Nov 2, 08 • NewsComments Off on Why the Frog?

by Verne Hargrave

FrogAfter viewing our website or reading one of our brochures we are often asked this question. Evidently, it is a little perplexing to some why a CPA firm would choose a frog as its mascot. So, as we inaugurate this blog the first thing I want to do is “explain the frog.”

First, the frog is not a mascot.

We don’t have a firm mascot; never have and probably never will. But, if we did, it certainly wouldn’t be a frog! Who would choose a frog as a mascot?
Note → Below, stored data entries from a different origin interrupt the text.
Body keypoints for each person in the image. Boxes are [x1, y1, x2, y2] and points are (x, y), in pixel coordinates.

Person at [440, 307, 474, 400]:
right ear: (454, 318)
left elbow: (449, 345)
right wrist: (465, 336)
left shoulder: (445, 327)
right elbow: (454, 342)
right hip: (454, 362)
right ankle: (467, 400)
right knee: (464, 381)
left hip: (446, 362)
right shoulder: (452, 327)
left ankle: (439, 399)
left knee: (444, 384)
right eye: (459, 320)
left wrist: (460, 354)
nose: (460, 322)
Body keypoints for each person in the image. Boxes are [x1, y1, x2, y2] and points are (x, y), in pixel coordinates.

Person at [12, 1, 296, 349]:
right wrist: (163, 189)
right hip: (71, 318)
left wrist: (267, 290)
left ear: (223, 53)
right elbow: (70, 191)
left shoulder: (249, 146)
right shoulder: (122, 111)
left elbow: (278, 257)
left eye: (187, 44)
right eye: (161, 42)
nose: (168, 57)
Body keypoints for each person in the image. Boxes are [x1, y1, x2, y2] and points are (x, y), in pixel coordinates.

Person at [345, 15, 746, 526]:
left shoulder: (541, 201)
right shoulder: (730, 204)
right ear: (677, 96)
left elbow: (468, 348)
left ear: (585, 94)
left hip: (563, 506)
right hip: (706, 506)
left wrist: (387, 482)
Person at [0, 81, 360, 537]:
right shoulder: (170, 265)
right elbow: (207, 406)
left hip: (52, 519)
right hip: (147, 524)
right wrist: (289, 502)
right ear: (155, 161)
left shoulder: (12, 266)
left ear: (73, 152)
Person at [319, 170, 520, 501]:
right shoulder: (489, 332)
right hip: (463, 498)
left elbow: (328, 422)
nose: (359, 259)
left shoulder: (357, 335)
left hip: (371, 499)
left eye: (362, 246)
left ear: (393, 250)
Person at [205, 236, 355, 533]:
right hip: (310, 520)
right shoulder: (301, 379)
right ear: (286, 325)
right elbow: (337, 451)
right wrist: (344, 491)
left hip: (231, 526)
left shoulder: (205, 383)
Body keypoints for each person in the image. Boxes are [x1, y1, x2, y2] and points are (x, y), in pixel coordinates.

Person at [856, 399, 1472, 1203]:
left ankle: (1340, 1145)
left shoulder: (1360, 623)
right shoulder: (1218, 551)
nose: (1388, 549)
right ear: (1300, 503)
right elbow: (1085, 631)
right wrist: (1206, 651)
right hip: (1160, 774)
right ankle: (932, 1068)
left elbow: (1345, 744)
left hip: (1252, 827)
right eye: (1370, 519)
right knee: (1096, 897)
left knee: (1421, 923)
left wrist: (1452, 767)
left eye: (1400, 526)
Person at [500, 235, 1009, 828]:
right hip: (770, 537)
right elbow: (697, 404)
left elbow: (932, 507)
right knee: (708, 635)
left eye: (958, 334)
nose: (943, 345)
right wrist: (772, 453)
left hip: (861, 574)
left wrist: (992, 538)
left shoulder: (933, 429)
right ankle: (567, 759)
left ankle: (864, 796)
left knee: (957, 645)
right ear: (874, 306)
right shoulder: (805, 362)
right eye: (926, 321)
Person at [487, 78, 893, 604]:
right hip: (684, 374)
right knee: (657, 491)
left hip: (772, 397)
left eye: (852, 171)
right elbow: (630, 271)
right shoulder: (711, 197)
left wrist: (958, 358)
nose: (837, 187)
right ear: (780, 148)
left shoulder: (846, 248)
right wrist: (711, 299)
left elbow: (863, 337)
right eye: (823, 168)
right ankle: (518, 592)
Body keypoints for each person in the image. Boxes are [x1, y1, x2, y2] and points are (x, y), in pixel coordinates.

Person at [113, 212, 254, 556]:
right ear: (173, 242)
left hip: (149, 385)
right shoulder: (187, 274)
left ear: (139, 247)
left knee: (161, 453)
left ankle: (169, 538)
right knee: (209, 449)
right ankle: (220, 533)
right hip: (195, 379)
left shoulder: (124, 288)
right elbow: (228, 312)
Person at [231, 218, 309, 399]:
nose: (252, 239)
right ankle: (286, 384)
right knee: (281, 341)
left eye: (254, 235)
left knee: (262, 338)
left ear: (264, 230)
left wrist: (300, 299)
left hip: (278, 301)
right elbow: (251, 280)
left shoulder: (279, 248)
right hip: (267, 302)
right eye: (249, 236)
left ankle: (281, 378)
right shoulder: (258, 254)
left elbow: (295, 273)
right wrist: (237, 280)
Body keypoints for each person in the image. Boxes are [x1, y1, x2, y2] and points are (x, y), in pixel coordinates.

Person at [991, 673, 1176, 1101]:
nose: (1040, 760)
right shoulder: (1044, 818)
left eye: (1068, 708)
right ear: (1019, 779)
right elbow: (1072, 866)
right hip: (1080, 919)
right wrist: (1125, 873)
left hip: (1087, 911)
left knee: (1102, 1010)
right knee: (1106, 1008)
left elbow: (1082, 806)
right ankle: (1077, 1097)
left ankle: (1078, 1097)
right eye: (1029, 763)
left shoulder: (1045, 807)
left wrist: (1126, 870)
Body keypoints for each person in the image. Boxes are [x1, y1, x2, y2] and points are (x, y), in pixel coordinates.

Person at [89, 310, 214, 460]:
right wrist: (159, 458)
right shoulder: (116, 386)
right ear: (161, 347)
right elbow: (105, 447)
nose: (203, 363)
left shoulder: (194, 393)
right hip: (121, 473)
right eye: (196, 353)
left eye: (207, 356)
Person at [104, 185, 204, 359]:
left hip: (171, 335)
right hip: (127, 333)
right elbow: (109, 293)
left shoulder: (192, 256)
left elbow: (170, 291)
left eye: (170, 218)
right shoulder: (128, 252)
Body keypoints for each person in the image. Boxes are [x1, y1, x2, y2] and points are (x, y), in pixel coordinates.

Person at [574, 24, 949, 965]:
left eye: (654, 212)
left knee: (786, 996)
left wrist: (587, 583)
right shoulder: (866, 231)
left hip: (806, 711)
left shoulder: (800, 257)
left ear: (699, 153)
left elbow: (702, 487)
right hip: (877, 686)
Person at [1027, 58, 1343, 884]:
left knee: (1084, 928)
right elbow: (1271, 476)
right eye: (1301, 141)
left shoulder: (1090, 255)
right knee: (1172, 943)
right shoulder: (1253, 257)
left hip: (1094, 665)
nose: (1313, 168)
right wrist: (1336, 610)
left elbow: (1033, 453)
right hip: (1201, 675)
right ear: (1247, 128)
Oh, I know Texas Christian University’s football team is called the Frogs, but they’re not frogs at all–just a fierce looking lizard.

So, let me tell you what the frog is all about.

While searching images on Yahoo one day, in an attempt to find ideas for a new firm brochure, I came upon a picture that not only caught my eye but also reminded me of something. The picture was of a little green tree frog desperately hanging from a tree branch for dear life. This picture reminded me of the plight some church business administrators find themselves in.

I will never forget the first time I sat in on one of Dr. Judy Stamey and Dr. Bill Caldwell’s NACBA certification seminars. To say I was moved as I heard one administrator after another share their struggles is an understatement. Many of them were just like the frog in the picture, hanging on for dear life.

That’s why we chose the frog. It represents the plight many administrators tell us they find themselves in. And, it reminds us of the role we serve here at PSK–helping churches and administrators move safely off the limb they are clinging to and back to safety.